Die handelnden Personen sind zum Großteil historisch verbürgt. Louis Schlösser, Komponist aus Darmstadt, irrt durch Wien auf der Suche nach seinem großen Vorbild, doch jede Wohnung, die er findet, hat Beethoven, der unentwegt umzieht, kurz zuvor schon wieder verlassen. Neffe Karl stolpert durchs Dickicht des Wienerwalds, weil er beim Spaziergang den Onkel aus den Augen verloren hat.
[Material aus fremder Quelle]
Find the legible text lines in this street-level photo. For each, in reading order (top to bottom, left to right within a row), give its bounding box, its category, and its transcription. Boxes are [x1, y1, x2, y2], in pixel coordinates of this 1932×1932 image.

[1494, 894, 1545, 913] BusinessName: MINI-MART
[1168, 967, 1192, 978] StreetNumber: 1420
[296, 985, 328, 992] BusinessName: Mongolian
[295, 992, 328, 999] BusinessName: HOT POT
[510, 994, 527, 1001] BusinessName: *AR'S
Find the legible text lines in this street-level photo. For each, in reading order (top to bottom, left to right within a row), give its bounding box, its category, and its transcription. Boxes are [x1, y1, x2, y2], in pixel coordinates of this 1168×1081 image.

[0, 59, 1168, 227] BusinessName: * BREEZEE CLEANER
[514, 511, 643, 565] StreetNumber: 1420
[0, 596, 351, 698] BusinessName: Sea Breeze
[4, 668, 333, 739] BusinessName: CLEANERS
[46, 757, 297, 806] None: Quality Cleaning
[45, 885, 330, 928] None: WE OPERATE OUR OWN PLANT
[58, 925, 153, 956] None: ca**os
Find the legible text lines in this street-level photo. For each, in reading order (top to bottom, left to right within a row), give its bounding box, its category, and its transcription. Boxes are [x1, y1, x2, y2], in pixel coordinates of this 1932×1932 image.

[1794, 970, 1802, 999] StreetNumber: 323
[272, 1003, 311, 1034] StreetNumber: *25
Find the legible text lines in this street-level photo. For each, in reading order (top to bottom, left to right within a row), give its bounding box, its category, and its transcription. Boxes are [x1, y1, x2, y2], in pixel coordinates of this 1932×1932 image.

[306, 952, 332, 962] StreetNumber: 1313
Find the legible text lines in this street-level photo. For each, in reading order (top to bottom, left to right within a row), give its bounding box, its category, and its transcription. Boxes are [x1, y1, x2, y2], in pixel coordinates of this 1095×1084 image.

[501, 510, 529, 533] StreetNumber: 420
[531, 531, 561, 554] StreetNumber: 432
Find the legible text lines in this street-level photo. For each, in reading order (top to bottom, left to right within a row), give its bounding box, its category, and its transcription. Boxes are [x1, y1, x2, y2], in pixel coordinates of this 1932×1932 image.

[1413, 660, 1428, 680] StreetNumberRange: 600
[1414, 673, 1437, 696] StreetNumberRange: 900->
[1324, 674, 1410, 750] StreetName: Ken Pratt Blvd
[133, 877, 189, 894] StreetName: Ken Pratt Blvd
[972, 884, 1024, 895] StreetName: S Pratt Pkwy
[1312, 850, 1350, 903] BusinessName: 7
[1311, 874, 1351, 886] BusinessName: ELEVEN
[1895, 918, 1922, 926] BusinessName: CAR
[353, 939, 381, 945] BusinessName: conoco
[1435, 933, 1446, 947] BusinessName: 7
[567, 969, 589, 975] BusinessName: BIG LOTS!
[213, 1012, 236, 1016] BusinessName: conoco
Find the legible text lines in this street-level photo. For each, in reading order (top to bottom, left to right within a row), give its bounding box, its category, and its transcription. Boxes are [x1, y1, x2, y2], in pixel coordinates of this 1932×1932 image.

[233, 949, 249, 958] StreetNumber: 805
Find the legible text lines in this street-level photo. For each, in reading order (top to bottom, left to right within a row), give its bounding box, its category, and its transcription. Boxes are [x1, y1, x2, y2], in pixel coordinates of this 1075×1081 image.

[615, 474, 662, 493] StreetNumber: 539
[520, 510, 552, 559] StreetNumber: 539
Jozijne van Vlasselaer ist die Urururururgroßmutter von Beethoven, die 1595 als Hexe auf dem Großen Markt in Brüssel verbrannt wurde und nun als Geist durch die Jahrhunderte wandert und alle Beethovens begleitet. Franz Grillparzer denkt empört darüber nach, dass sein Name falsch geschrieben wurde (Krillparzer) und ob Beethoven wohl seine “Melusine” vertonen würde. Es treten weiterhin auf „die ungeliebte Sterbliche“ Josefine (eine unbekannte Hure), „die sterbliche Geliebte“ Josephine Brunsvik, die ihren Mann statt Stackelberg nur Stachelzwerg nennt, deren Tochter Minona, deren Namen von hinten gelesen „Anonim“ bedeutet und über die spekuliert wird, dass sie die uneheliche Tochter Beethovens sei. Albrecht Selge, Autor und Musikkritiker in Berlin, hat in sein überschäumendes Panoptikum zahllose Anspielungen und versteckte Hinweise eingebaut, die aufzuspüren für literarisch und musikhistorisch gebildete Leser ein intellektuelles Vergnügen bedeutet. So sinniert etwa Louis Schlösser auf seinen Gängen durch Wien über den „Möglichkeitssinn“ und den „Wirklichkeitssinn“ und bewegt sich dabei auf den Spuren des “Manns ohne Eigenschaften” von Robert Musil. Neffe Karl, der von einem Leben in England träumt, summt, während er im Wienerwald Kratzbeeren pflückt, das Lied “Scratchberry fields forever” vor sich hin und nimmt damit einen berühmten Beatles-Song vorweg. Und in einem fast schon rauschhaften Kapitel verschränken sich Thomas Manns Adrian Leverkühn und die Hauptfigur aus Anthony Burgess’ Zukunftsroman “Clockwork Orange” zu Alex Leverkuhn, der die Aufführung von BeethovensNeunter mitverfolgt.
Ein Roman voller Humor, Ernsthaftigkeit, Tiefe und überquellender Fantasie – ein Lichtblick im Jahr BHTVN2020.